**Task input**
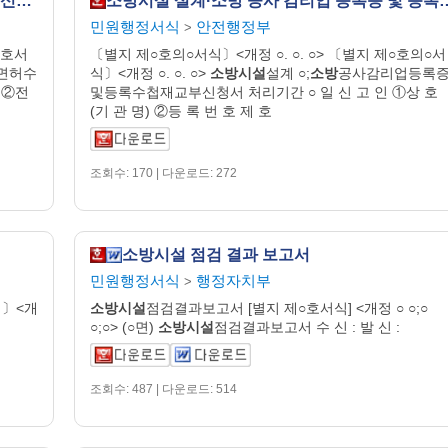
소방시설공사업의 면허증(면허 수첩) 재교부 신청서
소방시설 설계·소방 공사 감리업 등록
민원행정서식
안전행정부
>
○호서
〔별지 제○호의○서식〕<개정 ○. ○. ○> 〔별지 제○호의○서
면허수
식〕<개정 ○. ○. ○>
소방시설
설계 ○;
소방
공사감리업등록
 ②전
및등록수첩재교부신청서 처리기간 ○ 일 신 고 인 ①상 호
(기 관 명) ②등 록 번 호 제 호
조회수: 170 | 다운로드: 272
소방시설 점검 결과 보고서
민원행정서식
행정자치부
>
식〕<개
소방시설
점검결과보고서 [별지 제○호서식] <개정 ○ ○;○
○;○> (○면)
소방시설
점검결과보고서 수 신 : 발 신 :
조회수: 487 | 다운로드: 514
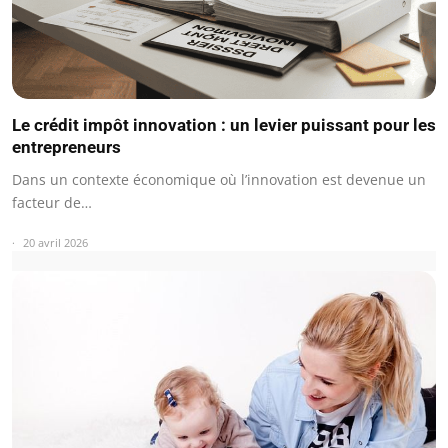
Le crédit impôt innovation : un levier puissant pour les
entrepreneurs
Dans un contexte économique où l’innovation est devenue un
facteur de…
20 avril 2026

**Task details**
Exactly the lines from the one containing "Dans un contexte" through the end of the listing above, inclusive, are to be written out, and no others.

**Answer box**
Dans un contexte économique où l’innovation est devenue un
facteur de…
20 avril 2026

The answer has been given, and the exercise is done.